# [About this task]
All pictures are to be left out; every other part of the entries must be reproduced exactly.

# [Input]
::::
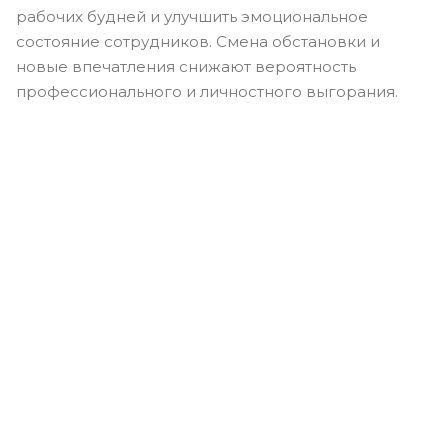
рабочих будней и улучшить эмоциональное
состояние сотрудников. Смена обстановки и
новые впечатления снижают вероятность
профессионального и личностного выгорания.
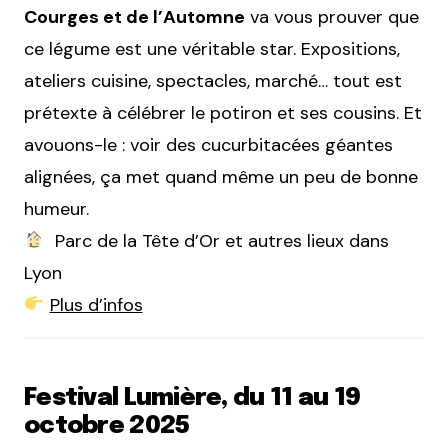
Courges et de l’Automne
va vous prouver que
ce légume est une véritable star. Expositions,
ateliers cuisine, spectacles, marché… tout est
prétexte à célébrer le potiron et ses cousins. Et
avouons-le : voir des cucurbitacées géantes
alignées, ça met quand même un peu de bonne
humeur.
Parc de la Tête d’Or et autres lieux dans
Lyon
Plus d’infos
Festival Lumière, du 11 au 19
octobre 2025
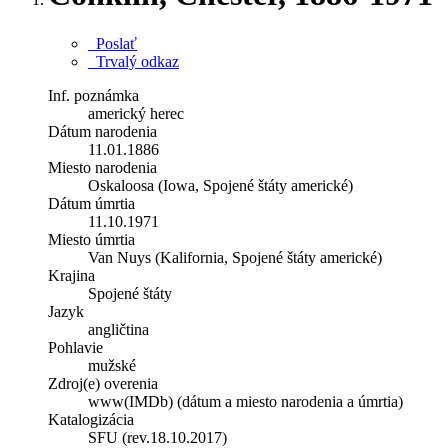
Poslať
Trvalý odkaz
Inf. poznámka
americký herec
Dátum narodenia
11.01.1886
Miesto narodenia
Oskaloosa (Iowa, Spojené štáty americké)
Dátum úmrtia
11.10.1971
Miesto úmrtia
Van Nuys (Kalifornia, Spojené štáty americké)
Krajina
Spojené štáty
Jazyk
angličtina
Pohlavie
mužské
Zdroj(e) overenia
www(IMDb) (dátum a miesto narodenia a úmrtia)
Katalogizácia
SFU (rev.18.10.2017)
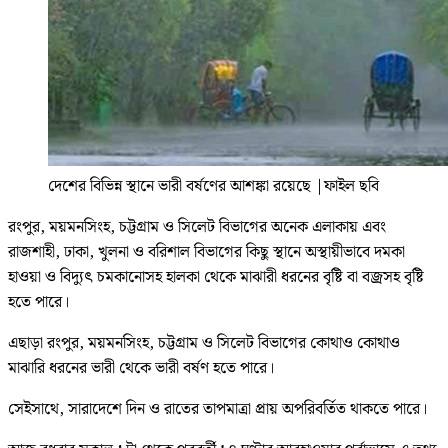
দেশের বিভিন্ন স্থানে ভারী বর্ষণের আশঙ্কা রয়েছে
|
ফাইল ছবি
রংপুর, ময়মনসিংহ, চট্টগ্রাম ও সিলেট বিভাগের অনেক এলাকায় এবং
রাজশাহী, ঢাকা, খুলনা ও বরিশাল বিভাগের কিছু স্থানে অস্থায়ীভাবে দমকা
হাওয়া ও বিদ্যুৎ চমকানোসহ হালকা থেকে মাঝারী ধরনের বৃষ্টি বা বজ্রসহ বৃষ্টি
হতে পারে।
এছাড়া রংপুর, ময়মনসিংহ, চট্টগ্রাম ও সিলেট বিভাগের কোথাও কোথাও
মাঝারি ধরনের ভারী থেকে ভারী বর্ষণ হতে পারে।
সেইসাথে, সারাদেশে দিন ও রাতের তাপমাত্রা প্রায় অপরিবর্তিত থাকতে পারে।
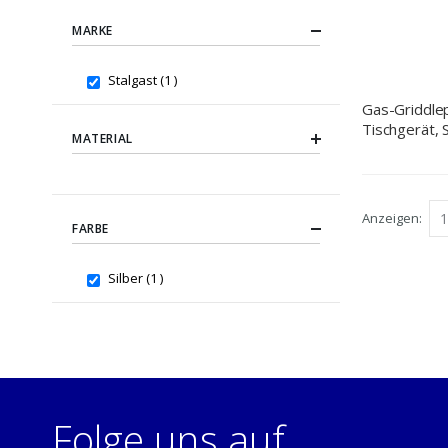
MARKE
item
Stalgast
1
Gas-Griddlep
Tischgerät, 
MATERIAL
glatt 400x
Anzeigen
FARBE
item
Silber
1
Folge uns auf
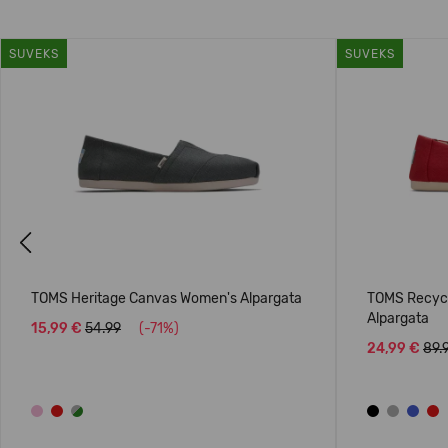
SUVEKS
SUVEKS
Previous
TOMS Heritage Canvas Women's Alpargata
TOMS Recycl
Alpargata
15,99 €
54.99
(-71%)
24,99 €
89.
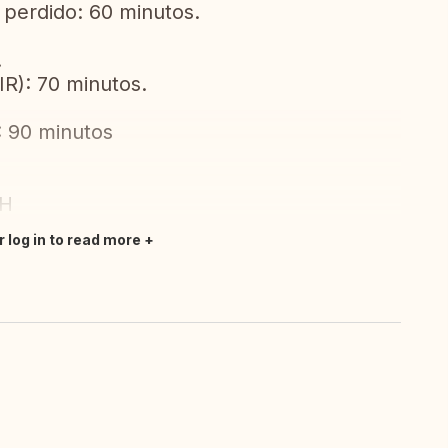
perdido: 60 minutos.
.
R): 70 minutos.
 90 minutos
2H
r log in to read more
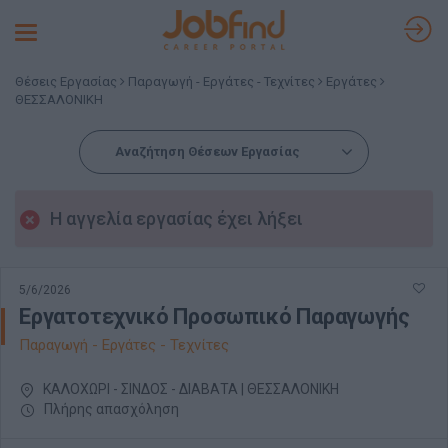
Toggle
navigation
Θέσεις Εργασίας
Παραγωγή - Εργάτες - Τεχνίτες
Εργάτες
ΘΕΣΣΑΛΟΝΙΚΗ
Αναζήτηση Θέσεων Εργασίας
Η αγγελία εργασίας έχει λήξει
5/6/2026
Εργατοτεχνικό Προσωπικό Παραγωγής
Παραγωγή - Εργάτες - Τεχνίτες
ΚΑΛΟΧΩΡΙ - ΣΙΝΔΟΣ - ΔΙΑΒΑΤΑ | ΘΕΣΣΑΛΟΝΙΚΗ
Πλήρης απασχόληση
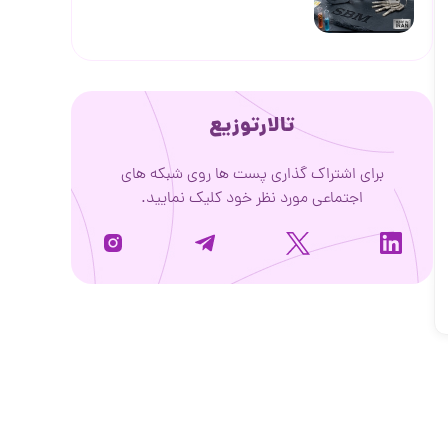
تالارتوزیع
برای اشتراک گذاری پست ها روی شبکه های
اجتماعی مورد نظر خود کلیک نمایید.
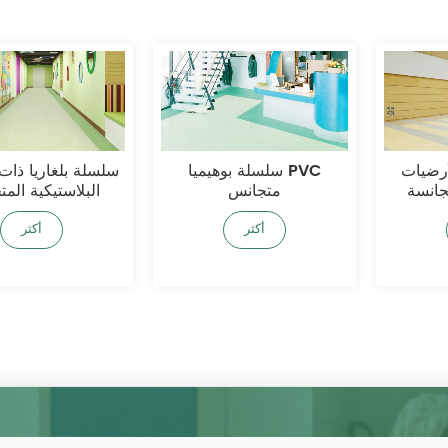
أرضيات
سلسلة بوهيميا PVC
سلسلة بلغاريا ذات
تجانسة
متجانس
البلاستيكية الم
أكثر
أكثر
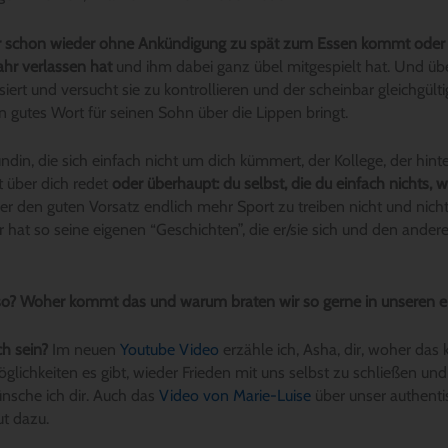
er schon wieder ohne Ankündigung zu spät zum Essen kommt oder d
Jahr verlassen hat
und ihm dabei ganz übel mitgespielt hat. Und übe
itisiert und versucht sie zu kontrollieren und der scheinbar gleichgülti
 gutes Wort für seinen Sohn über die Lippen bringt.
undin, die sich einfach nicht um dich kümmert, der Kollege, der hin
 über dich redet
oder überhaupt: du selbst, die du einfach nichts, 
er den guten Vorsatz endlich mehr Sport zu treiben nicht und nic
/r hat so seine eigenen “Geschichten”, die er/sie sich und den ande
so? Woher kommt das und warum braten wir so gerne in unseren e
ch sein?
Im neuen
Youtube Video
erzähle ich, Asha, dir, woher da
glichkeiten es gibt, wieder Frieden mit uns selbst zu schließen und 
nsche ich dir. Auch das
Video von Marie-Luise
über unser authenti
ut dazu.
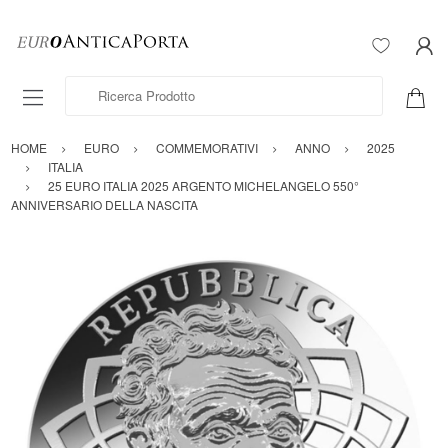
Ricerca Prodotto
HOME
EURO
COMMEMORATIVI
ANNO
2025
ITALIA
25 EURO ITALIA 2025 ARGENTO MICHELANGELO 550°
ANNIVERSARIO DELLA NASCITA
::::
# [Response area]
рабочих будней и улучшить эмоциональное
состояние сотрудников. Смена обстановки и
новые впечатления снижают вероятность
профессионального и личностного выгорания.
Courges et de l’Automne
va vous prouver que
ce légume est une véritable star. Expositions,
ateliers cuisine, spectacles, marché… tout est
prétexte à célébrer le potiron et ses cousins. Et
avouons-le : voir des cucurbitacées géantes
alignées, ça met quand même un peu de bonne
humeur.
Parc de la Tête d’Or et autres lieux dans
Lyon
Plus d’infos
Festival Lumière, du 11 au 19
octobre 2025
Poslať
Trvalý odkaz
Inf. poznámka
americký herec
Dátum narodenia
11.01.1886
Miesto narodenia
Oskaloosa (Iowa, Spojené štáty americké)
Dátum úmrtia
11.10.1971
Miesto úmrtia
Van Nuys (Kalifornia, Spojené štáty americké)
Krajina
Spojené štáty
Jazyk
angličtina
Pohlavie
mužské
Zdroj(e) overenia
www(IMDb) (dátum a miesto narodenia a úmrtia)
Katalogizácia
SFU (rev.18.10.2017)
দেশের বিভিন্ন স্থানে ভারী বর্ষণের আশঙ্কা রয়েছে
|
ফাইল ছবি
রংপুর, ময়মনসিংহ, চট্টগ্রাম ও সিলেট বিভাগের অনেক এলাকায় এবং
রাজশাহী, ঢাকা, খুলনা ও বরিশাল বিভাগের কিছু স্থানে অস্থায়ীভাবে দমকা
হাওয়া ও বিদ্যুৎ চমকানোসহ হালকা থেকে মাঝারী ধরনের বৃষ্টি বা বজ্রসহ বৃষ্টি
হতে পারে।
এছাড়া রংপুর, ময়মনসিংহ, চট্টগ্রাম ও সিলেট বিভাগের কোথাও কোথাও
মাঝারি ধরনের ভারী থেকে ভারী বর্ষণ হতে পারে।
সেইসাথে, সারাদেশে দিন ও রাতের তাপমাত্রা প্রায় অপরিবর্তিত থাকতে পারে।
MARKE
item
Stalgast
1
Gas-Griddlep
Tischgerät, 
MATERIAL
glatt 400x
Anzeigen
FARBE
item
Silber
1
Folge uns auf
SUVEKS
SUVEKS
Previous
TOMS Heritage Canvas Women's Alpargata
TOMS Recycl
Alpargata
15,99 €
54.99
(-71%)
24,99 €
89.
perdido: 60 minutos.
.
R): 70 minutos.
 90 minutos
2H
r log in to read more
Toggle
navigation
Θέσεις Εργασίας
Παραγωγή - Εργάτες - Τεχνίτες
Εργάτες
ΘΕΣΣΑΛΟΝΙΚΗ
Αναζήτηση Θέσεων Εργασίας
Η αγγελία εργασίας έχει λήξει
5/6/2026
Εργατοτεχνικό Προσωπικό Παραγωγής
Παραγωγή - Εργάτες - Τεχνίτες
ΚΑΛΟΧΩΡΙ - ΣΙΝΔΟΣ - ΔΙΑΒΑΤΑ | ΘΕΣΣΑΛΟΝΙΚΗ
Πλήρης απασχόληση
تالارتوزیع
برای اشتراک گذاری پست ها روی شبکه های
اجتماعی مورد نظر خود کلیک نمایید.
أرضيات
سلسلة بوهيميا PVC
سلسلة بلغاريا ذات
تجانسة
متجانس
البلاستيكية الم
أكثر
أكثر
er schon wieder ohne Ankündigung zu spät zum Essen kommt oder d
Jahr verlassen hat
und ihm dabei ganz übel mitgespielt hat. Und übe
itisiert und versucht sie zu kontrollieren und der scheinbar gleichgülti
 gutes Wort für seinen Sohn über die Lippen bringt.
undin, die sich einfach nicht um dich kümmert, der Kollege, der hin
 über dich redet
oder überhaupt: du selbst, die du einfach nichts, 
er den guten Vorsatz endlich mehr Sport zu treiben nicht und nic
/r hat so seine eigenen “Geschichten”, die er/sie sich und den ande
so? Woher kommt das und warum braten wir so gerne in unseren e
ch sein?
Im neuen
Youtube Video
erzähle ich, Asha, dir, woher da
glichkeiten es gibt, wieder Frieden mit uns selbst zu schließen und 
nsche ich dir. Auch das
Video von Marie-Luise
über unser authenti
ut dazu.
Ricerca Prodotto
HOME
EURO
COMMEMORATIVI
ANNO
2025
ITALIA
25 EURO ITALIA 2025 ARGENTO MICHELANGELO 550°
ANNIVERSARIO DELLA NASCITA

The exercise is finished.